*** Data shown ***
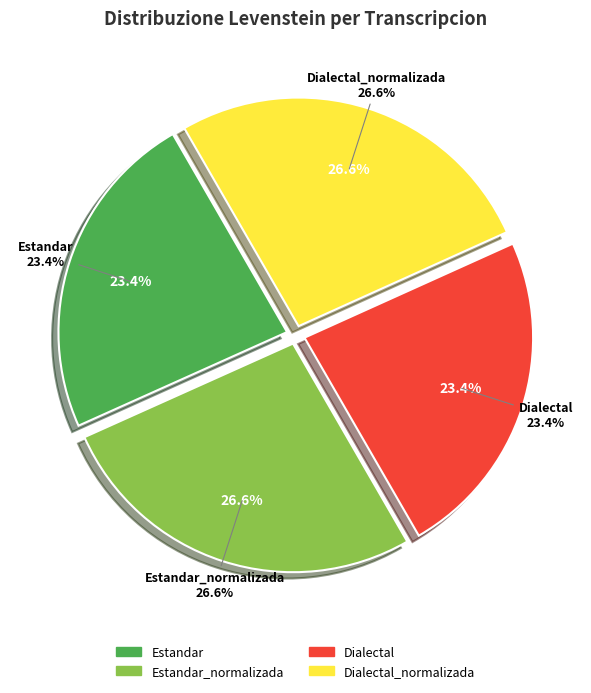

Which category has the biggest portion of the pie?

Estandar_normalizada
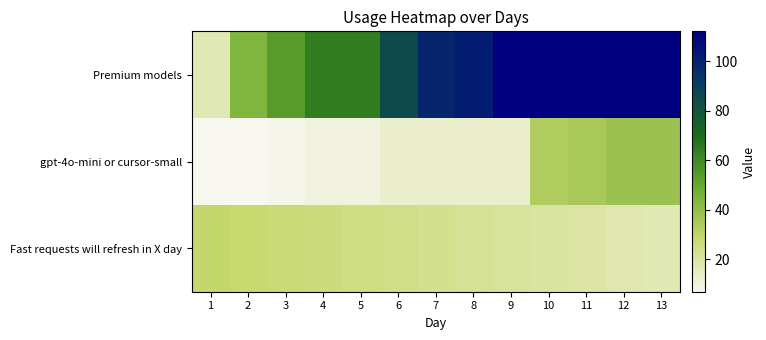

At how many categories does at least one series exceed 70?

8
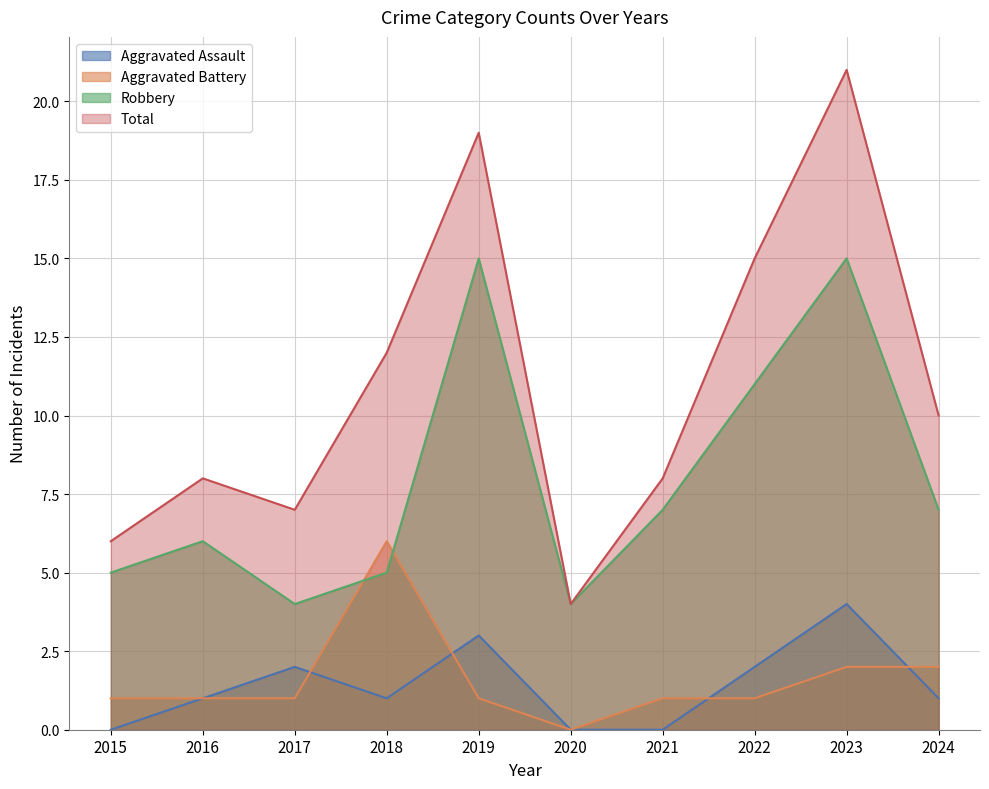

How many lines are shown in the chart?

4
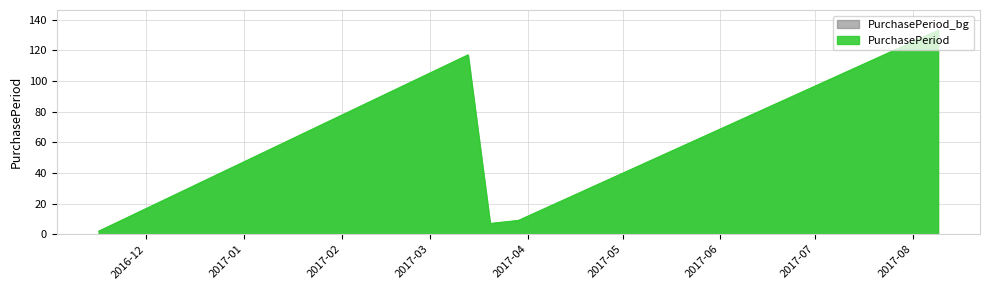

What is the difference between the values at 2017-03-29 and 2017-03-13?

108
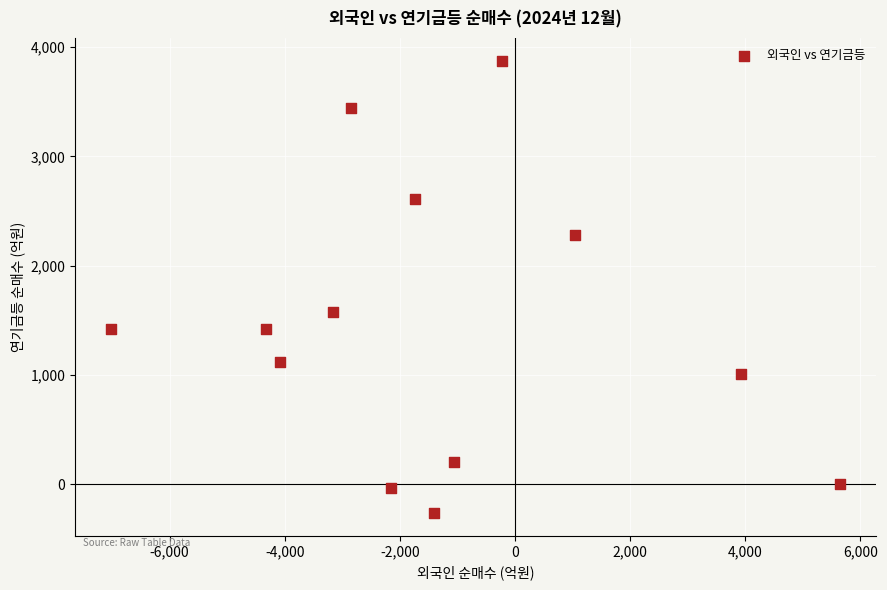

What is the range of Y values (max minus min)?

4146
*** End of Data shown ***
**Your assignment**
Output every non-blank line of the entries above as a Markdown table with two columns, Row for the row number and Text for the line. Leave the pictures out.

**Solution for this exercise**
| Row | Text |
|---|---|
| 1 | Which category has the biggest portion of the pie? |
| 2 | Estandar_normalizada |
| 3 | At how many categories does at least one series exceed 70? |
| 4 | 8 |
| 5 | How many lines are shown in the chart? |
| 6 | 4 |
| 7 | What is the difference between the values at 2017-03-29 and 2017-03-13? |
| 8 | 108 |
| 9 | What is the range of Y values (max minus min)? |
| 10 | 4146 |